Work task: Whenever the word "linejoin" appears in a line of the listing, copy that line.

Data for review:

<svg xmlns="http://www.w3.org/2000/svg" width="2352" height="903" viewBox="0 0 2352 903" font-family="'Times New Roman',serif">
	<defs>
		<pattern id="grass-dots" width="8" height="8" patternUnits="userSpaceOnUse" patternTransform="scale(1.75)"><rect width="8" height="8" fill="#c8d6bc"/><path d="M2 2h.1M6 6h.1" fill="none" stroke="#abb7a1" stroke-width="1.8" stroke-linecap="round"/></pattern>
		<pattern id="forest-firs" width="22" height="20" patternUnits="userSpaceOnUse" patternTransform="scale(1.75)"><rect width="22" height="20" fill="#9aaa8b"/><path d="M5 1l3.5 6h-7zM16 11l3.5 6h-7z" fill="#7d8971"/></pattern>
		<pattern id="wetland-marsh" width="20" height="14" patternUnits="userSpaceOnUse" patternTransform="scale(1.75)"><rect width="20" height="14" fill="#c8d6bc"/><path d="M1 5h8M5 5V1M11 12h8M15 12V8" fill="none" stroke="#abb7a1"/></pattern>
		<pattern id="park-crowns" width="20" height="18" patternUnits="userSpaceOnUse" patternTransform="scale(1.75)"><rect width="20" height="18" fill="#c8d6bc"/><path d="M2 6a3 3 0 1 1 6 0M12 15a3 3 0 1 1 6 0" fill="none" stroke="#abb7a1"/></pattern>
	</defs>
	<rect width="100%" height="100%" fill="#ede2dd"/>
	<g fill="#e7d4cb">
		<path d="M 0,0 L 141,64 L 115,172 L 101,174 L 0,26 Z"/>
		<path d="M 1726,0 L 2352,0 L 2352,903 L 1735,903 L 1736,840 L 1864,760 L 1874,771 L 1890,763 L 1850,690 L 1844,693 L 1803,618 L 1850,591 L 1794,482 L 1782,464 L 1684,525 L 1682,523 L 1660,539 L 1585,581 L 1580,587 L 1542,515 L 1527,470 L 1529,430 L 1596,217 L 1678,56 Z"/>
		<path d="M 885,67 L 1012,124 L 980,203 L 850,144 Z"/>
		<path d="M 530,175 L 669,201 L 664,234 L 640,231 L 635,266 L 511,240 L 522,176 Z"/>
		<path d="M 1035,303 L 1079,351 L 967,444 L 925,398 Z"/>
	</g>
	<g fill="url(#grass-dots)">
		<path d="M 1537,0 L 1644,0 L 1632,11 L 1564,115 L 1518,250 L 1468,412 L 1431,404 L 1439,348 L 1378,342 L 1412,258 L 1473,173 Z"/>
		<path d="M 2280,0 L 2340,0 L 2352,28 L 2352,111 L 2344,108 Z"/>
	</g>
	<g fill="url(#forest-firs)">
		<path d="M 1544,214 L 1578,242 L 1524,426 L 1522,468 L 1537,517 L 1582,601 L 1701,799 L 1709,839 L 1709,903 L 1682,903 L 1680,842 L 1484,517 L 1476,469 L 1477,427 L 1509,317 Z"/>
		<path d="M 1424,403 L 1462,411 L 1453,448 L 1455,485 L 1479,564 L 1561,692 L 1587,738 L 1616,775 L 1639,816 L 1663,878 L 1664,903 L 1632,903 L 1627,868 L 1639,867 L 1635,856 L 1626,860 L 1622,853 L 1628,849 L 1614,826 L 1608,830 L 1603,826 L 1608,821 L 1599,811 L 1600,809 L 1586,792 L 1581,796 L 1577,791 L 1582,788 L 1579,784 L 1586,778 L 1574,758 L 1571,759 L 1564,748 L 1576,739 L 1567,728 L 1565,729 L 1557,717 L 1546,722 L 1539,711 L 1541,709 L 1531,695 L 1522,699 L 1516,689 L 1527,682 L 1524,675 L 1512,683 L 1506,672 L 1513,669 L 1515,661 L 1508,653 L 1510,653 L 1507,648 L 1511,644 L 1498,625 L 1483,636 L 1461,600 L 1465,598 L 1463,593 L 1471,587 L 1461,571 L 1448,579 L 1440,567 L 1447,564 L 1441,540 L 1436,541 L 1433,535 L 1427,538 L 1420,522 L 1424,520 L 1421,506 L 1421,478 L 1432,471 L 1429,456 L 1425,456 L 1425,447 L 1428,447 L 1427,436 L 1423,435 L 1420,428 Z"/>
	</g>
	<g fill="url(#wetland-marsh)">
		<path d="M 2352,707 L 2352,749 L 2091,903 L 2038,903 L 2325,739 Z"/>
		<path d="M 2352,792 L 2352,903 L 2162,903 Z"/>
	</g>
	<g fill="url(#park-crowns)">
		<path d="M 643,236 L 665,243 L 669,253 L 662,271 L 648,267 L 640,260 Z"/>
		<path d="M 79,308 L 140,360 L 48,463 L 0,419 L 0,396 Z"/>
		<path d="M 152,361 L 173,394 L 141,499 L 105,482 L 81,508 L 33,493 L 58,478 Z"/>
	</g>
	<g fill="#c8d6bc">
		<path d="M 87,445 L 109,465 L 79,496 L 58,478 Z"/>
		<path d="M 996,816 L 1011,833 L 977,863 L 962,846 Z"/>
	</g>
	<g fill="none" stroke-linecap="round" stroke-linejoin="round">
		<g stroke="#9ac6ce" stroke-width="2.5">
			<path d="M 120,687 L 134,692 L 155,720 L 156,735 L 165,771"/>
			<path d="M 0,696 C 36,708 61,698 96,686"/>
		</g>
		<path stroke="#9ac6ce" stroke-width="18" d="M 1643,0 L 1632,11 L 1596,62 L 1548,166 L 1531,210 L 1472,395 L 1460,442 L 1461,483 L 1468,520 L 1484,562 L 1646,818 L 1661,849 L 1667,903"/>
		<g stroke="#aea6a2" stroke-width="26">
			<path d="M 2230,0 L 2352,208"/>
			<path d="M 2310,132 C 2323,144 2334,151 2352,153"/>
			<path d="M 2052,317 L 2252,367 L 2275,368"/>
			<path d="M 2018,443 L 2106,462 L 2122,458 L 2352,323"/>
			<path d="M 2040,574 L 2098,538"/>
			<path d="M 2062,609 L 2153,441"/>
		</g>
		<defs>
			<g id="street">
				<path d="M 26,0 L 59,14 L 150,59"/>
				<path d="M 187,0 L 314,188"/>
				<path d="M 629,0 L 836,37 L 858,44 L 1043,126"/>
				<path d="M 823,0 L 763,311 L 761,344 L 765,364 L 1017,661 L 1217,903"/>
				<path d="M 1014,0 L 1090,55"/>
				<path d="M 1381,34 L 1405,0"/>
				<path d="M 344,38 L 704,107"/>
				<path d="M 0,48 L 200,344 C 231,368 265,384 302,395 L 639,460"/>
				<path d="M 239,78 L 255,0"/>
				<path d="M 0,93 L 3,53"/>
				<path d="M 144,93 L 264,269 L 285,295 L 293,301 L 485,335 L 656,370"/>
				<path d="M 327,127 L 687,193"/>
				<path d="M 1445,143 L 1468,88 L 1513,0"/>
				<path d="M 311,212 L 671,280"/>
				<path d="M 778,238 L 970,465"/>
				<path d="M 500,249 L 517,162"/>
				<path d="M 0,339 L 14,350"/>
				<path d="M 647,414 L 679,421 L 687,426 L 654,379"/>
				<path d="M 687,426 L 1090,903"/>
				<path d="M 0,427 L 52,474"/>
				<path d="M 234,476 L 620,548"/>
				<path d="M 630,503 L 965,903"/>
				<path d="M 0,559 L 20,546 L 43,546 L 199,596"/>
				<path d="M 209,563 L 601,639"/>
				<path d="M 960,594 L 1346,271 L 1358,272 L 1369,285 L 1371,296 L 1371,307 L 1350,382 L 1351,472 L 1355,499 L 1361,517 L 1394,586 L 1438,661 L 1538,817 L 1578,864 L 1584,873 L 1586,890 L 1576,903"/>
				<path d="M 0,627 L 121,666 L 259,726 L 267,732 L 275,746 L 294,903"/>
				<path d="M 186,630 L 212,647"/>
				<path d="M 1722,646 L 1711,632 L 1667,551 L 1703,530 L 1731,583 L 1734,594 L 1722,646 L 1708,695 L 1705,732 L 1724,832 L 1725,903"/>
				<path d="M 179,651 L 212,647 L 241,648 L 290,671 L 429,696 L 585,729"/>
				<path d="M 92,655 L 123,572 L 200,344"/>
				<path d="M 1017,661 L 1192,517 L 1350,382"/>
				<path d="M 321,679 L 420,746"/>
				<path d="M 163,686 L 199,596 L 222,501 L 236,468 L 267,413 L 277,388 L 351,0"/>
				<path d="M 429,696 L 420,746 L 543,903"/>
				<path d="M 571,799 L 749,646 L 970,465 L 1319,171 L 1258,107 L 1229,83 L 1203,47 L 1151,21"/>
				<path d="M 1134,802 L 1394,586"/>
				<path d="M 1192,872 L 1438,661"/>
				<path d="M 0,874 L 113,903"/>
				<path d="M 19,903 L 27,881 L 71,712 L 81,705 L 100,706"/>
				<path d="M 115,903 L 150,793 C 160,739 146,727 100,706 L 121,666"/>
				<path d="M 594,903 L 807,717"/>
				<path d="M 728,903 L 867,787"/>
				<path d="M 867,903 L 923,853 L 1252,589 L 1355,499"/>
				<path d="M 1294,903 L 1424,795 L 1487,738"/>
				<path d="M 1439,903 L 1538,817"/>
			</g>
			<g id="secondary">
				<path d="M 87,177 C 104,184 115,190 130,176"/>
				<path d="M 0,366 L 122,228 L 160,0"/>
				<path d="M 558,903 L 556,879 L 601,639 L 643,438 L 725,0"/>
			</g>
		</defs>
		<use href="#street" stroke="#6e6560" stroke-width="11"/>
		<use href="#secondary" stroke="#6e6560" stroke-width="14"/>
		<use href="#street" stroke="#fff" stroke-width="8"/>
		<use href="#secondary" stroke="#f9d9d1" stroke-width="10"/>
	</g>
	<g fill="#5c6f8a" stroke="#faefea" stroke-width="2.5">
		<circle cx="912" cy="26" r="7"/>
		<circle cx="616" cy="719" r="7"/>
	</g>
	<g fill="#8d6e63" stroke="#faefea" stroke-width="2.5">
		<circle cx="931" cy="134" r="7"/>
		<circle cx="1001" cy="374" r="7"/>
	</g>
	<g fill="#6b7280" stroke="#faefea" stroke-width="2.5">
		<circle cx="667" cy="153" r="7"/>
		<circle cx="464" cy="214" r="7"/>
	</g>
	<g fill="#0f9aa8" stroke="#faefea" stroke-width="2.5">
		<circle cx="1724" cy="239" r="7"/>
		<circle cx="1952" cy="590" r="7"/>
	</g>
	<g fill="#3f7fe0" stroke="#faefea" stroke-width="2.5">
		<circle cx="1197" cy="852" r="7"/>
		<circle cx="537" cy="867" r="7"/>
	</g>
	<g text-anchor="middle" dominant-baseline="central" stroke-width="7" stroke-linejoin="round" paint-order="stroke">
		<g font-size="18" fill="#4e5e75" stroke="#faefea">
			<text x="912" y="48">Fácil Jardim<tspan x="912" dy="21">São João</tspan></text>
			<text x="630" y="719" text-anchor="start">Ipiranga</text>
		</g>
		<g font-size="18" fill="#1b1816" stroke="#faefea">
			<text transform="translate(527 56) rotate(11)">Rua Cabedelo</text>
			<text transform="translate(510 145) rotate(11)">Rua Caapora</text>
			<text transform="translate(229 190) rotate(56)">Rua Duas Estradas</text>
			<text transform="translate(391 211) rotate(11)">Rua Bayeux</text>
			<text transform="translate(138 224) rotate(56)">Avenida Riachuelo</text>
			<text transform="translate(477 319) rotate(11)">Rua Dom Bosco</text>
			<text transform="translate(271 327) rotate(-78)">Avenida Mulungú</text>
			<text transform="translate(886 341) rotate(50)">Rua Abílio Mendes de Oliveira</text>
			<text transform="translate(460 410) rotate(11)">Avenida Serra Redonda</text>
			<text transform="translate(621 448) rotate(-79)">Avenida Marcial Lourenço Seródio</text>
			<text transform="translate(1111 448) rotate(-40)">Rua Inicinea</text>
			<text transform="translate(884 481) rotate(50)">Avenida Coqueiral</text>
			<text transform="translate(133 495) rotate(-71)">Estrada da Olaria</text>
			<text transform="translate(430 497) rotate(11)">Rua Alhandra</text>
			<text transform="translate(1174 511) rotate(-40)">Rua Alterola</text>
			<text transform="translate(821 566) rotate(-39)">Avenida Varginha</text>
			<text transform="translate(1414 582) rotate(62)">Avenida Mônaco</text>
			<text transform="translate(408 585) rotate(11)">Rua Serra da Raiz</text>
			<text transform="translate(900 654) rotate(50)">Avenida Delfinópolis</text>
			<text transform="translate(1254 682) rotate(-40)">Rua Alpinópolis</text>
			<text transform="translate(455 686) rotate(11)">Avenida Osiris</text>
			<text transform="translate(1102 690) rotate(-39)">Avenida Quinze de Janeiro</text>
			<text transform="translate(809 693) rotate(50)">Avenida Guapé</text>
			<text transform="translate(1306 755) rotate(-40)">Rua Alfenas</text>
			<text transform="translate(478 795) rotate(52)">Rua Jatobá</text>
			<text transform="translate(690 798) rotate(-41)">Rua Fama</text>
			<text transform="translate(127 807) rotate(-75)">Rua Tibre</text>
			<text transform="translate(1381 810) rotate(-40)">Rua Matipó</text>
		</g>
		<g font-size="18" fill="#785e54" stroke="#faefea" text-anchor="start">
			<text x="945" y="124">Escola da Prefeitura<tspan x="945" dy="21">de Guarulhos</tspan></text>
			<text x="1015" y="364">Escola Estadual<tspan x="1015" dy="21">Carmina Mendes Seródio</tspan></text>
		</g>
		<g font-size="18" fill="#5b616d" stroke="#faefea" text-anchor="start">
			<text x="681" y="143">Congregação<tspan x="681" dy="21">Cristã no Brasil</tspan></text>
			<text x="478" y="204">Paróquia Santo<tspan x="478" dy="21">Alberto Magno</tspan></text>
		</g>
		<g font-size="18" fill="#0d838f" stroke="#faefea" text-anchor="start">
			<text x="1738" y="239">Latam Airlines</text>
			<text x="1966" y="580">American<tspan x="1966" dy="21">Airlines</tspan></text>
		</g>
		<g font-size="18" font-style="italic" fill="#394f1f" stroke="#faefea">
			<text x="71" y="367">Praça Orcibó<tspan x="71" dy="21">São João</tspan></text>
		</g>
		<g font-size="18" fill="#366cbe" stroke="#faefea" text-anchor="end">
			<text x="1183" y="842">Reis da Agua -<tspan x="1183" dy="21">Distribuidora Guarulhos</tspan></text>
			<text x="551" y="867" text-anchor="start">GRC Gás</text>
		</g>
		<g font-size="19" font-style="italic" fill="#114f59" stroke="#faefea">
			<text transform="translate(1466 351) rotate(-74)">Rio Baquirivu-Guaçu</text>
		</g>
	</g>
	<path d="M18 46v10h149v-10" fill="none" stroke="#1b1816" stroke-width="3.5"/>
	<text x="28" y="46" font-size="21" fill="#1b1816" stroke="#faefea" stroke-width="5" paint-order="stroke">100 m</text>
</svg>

Result for this task:
	<g fill="none" stroke-linecap="round" stroke-linejoin="round">
	<g text-anchor="middle" dominant-baseline="central" stroke-width="7" stroke-linejoin="round" paint-order="stroke">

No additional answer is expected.